═══ Supplied passage

Thank you as always for your thoughtful comment. I really don’t know what to respond. Perhaps the countries we live in should have “let rip”, or locked down for years. I am not bunching together conspiracy theorists and people who are concerned about the vaccination being effective and safe, given that it has caused reactions in people with allergies. However, there has to be something to be done: just hope it will “go away” on its own or take a calculated risk with the vaccine.
It is likely that people will live restricted lives until they are vaccinated. This is the case for people going to Africa and South America. They have to have vaccinations against certain diseases as a condition for being allowed in. What seems likely is that people will be allowed to go unvaccinated, but they will continue to wear masks, observe social distancing and not be allowed onto public transport, etc. until “herd” immunity is reached and there are no more cases of infection. Perhaps that might be an option for those who live out in the country and are more patient. For the time being, Macron has announced that no one will be compelled to be vaccinated, but PM Castex has suggested that their lives would continue as now. I can say no more than the scraps I have gleaned from the media. Perhaps, as I have read here and there, there would be the option of negative test certificate less than a few days old as an alternative to the vaccine. Perhaps…
One thing that guides my thinking is “follow the money”: it is costing France and other countries billions to keep closed-down businesses from going bankrupt through financial support. They can’t keep that up forever.
There are many people who protest and say “I want this.” and “I don’t want that.” What would they suggest. Would it be better to let the virus cream off the elderly (ourselves among them) than let the economy slump. When I mention the conspiracy theorists, I have in mind people like David Icke and Alex Jones with stories about Bill Gates and electronic chips he wants to inject into people to achieve a world of total control.
I had a lot of sympathy for Dr Sunetra Gupta and the idea that it would suffice for older and sicker people to be isolated and everyone else to live normally. There would be “herd” immunity at a relatively low percentage. I am unsure of the statistics of younger people getting the serious form of the disease, “long covid” and dying. In the end there is no solution, unless we balance the risk of the vaccine against the consequences of lifting all restrictions as if the disease didn’t exist. Was it worth it in the first place? Millions of sick (sorted out by the overloaded hospital into those who can be treated and others to be left to die or euthanized) would also crash the economy. The example of Brazil hardly distinguishes itself and Sweden now has big problems and will be forced to lock down. There simply is no other way. I don’t see one from the small amount of information I have.
Perhaps totalitarianism is inevitable, whether from the classical national-populist “fascists” or from the “great reset” plutocracy. Perhaps this is the moment to decide whether it would suffice to live in the countryside of France, Australia or wherever or seek a relative utopia elsewhere. With Covid, whether or not it was planned, it is damned if you do and damned if you don’t. In any case, there are several groups of priority people in France (similar systems elsewhere) before I at 61 years of age would be vaccinated. If the vaccine fails, then there is only revolution against state authorities imposing lockdowns. As individuals we understand things, but “mass humanity” shows the need for repression, fascist policemen and emergency derogations from law and constitutional rights.
It doesn’t matter whether or not you “wake up and smell the coffee”. The prepper’s little collection of guns won’t do him any good. Perhaps it is time for a world revolution, but it’s going to be messy!

══════
═══ Entries provided

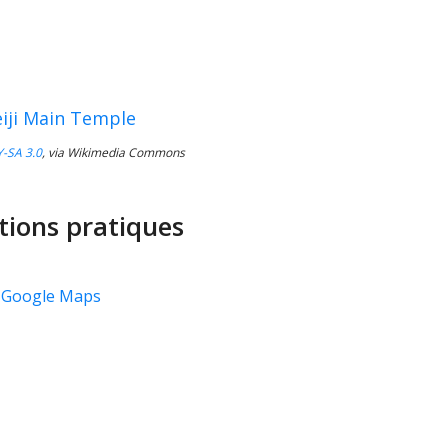
-SA 3.0
, via Wikimedia Commons
tions pratiques
ur Google Maps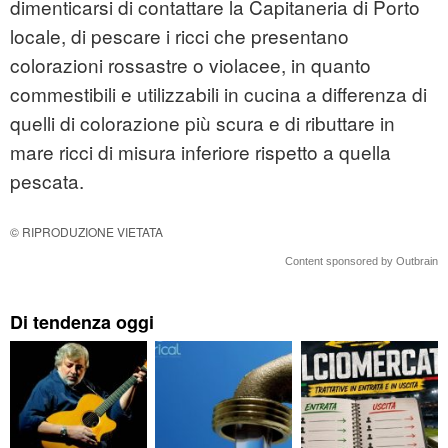
dimenticarsi di contattare la Capitaneria di Porto
locale, di pescare i ricci che presentano
colorazioni rossastre o violacee, in quanto
commestibili e utilizzabili in cucina a differenza di
quelli di colorazione più scura e di ributtare in
mare ricci di misura inferiore rispetto a quella
pescata.
© RIPRODUZIONE VIETATA
Content sponsored by Outbrain
Di tendenza oggi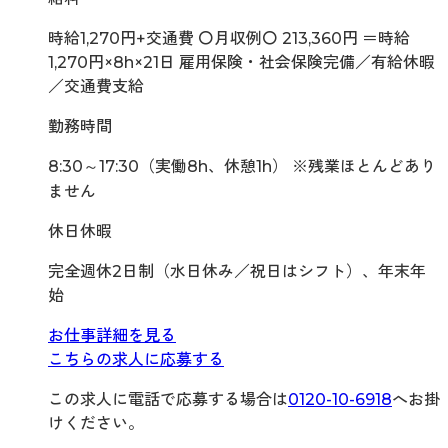
時給1,270円+交通費 〇月収例〇 213,360円 ＝時給
1,270円×8h×21日 雇用保険・社会保険完備／有給休暇
／交通費支給
勤務時間
8:30～17:30（実働8h、休憩1h） ※残業ほとんどあり
ません
休日休暇
完全週休2日制（水日休み／祝日はシフト）、年末年
始
お仕事詳細を見る
こちらの求人に応募する
この求人に電話で応募する場合は
0120-10-6918
へお掛
けください。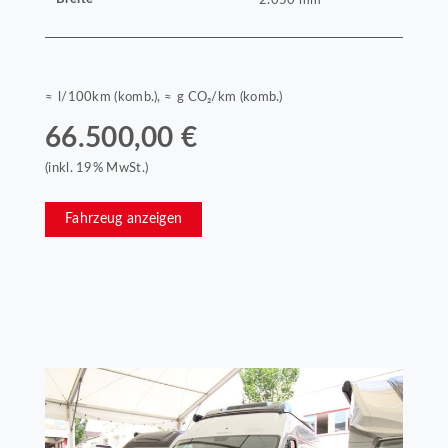
≈ l/100km (komb.), ≈ g CO₂/km (komb.)
66.500,00 €
(inkl. 19% MwSt.)
Fahrzeug anzeigen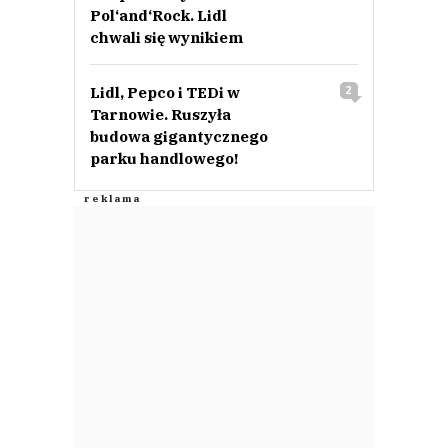
Pol‘and‘Rock. Lidl
chwali się wynikiem
Lidl, Pepco i TEDi w
2
Tarnowie. Ruszyła
budowa gigantycznego
parku handlowego!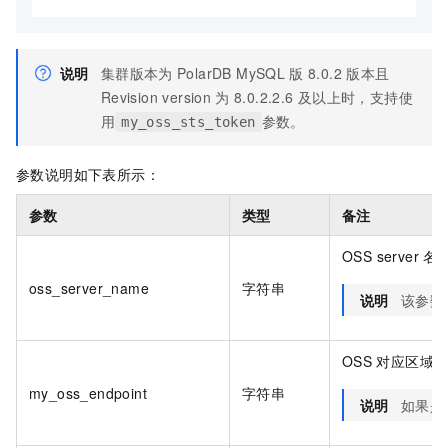
说明
集群版本为
PolarDB MySQL
版
8.0.2
版本且
Revision version
为
8.0.2.2.6
及以上时，支持使
用
参数。
my_oss_sts_token
参数说明如下表所示：
参数
类型
备注
OSS server
名
oss_server_name
字符串
说明
该参数
OSS
对应区域
my_oss_endpoint
字符串
说明
如果是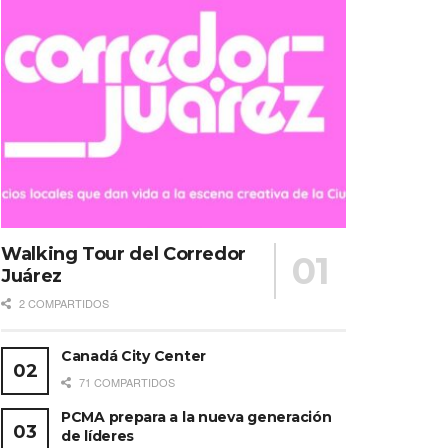
Walking Tour del Corredor
Juárez
2 COMPARTIDOS
Canadá City Center
71 COMPARTIDOS
PCMA prepara a la nueva generación
de líderes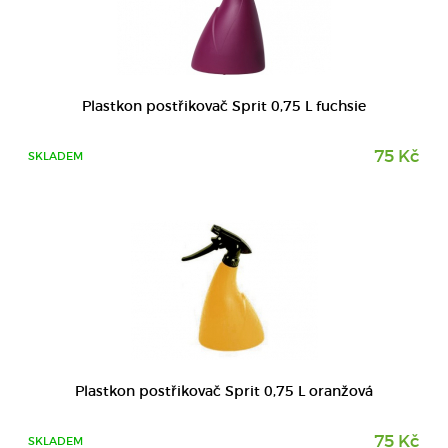
DETAIL
Plastkon postřikovač Sprit 0,75 L fuchsie
75 Kč
SKLADEM
Plastkon postřikovač Sprit 0,75 L oranžová
75 Kč
SKLADEM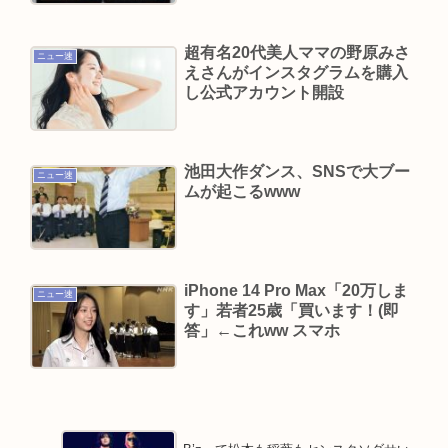
7人組アイドル、グループ名通り？結成5カ月で
「消え逝く」電撃解散…メンバーは給料未払い告
超有名20代美人ママの野原みさ
ニュー速
白
えさんがインスタグラムを購入
し公式アカウント開設
古田敦也がこの歳までずっとタレント消費されて
る現実やばない？
池田大作ダンス、SNSで大ブー
ニュー速
Powered by livedoor 相互RSS
ムが起こるwww
iPhone 14 Pro Max「20万しま
ニュー速
す」若者25歳「買います！(即
答」←これww スマホ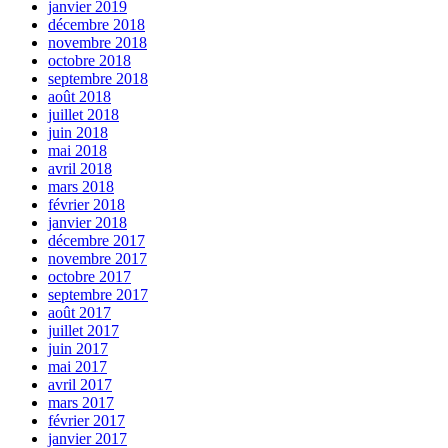
janvier 2019
décembre 2018
novembre 2018
octobre 2018
septembre 2018
août 2018
juillet 2018
juin 2018
mai 2018
avril 2018
mars 2018
février 2018
janvier 2018
décembre 2017
novembre 2017
octobre 2017
septembre 2017
août 2017
juillet 2017
juin 2017
mai 2017
avril 2017
mars 2017
février 2017
janvier 2017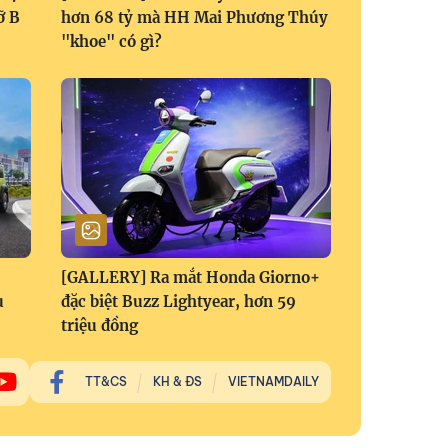
ỡ B
hơn 68 tỷ mà HH Mai Phương Thúy
"khoe" có gì?
[GALLERY] Ra mắt Honda Giorno+
u
đặc biệt Buzz Lightyear, hơn 59
triệu đồng
TT&CS
KH & ĐS
VIETNAMDAILY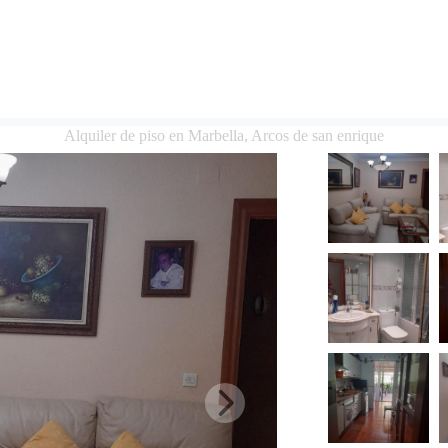
Alquiler de piso en Marbella, Arcos de san enrique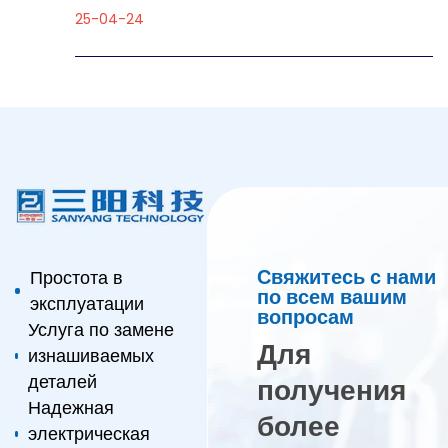
25-04-24
Свяжитесь с нами
Простота в
по всем вашим
эксплуатации
вопросам
Услуга по замене
Для
изнашиваемых
деталей
получения
Надежная
более
электрическая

══════

What this exercise asks:
A - Edit the comment on Covid and vaccination, giving the part that opens with the words containing "It doesn’t matter" and closes with "to be messy!", with "world revolution" changed to "global uprising".
B - Summarize the comment on Covid and vaccination in two sentences.

Answers per task:
A -
It doesn’t matter whether or not you “wake up and smell the coffee”. The prepper’s little collection of guns won’t do him any good. Perhaps it is time for a global uprising, but it’s going to be messy!

B - The writer argues that something must be done about Covid, either hoping it goes away on its own or taking a calculated risk with the vaccine, and expects that unvaccinated people will keep living restricted lives until herd immunity is reached. Pointing to the billions spent supporting closed businesses and to the problems in Brazil and Sweden, the writer sees no other way, while wondering whether totalitarianism is inevitable and whether a messy world revolution may be coming.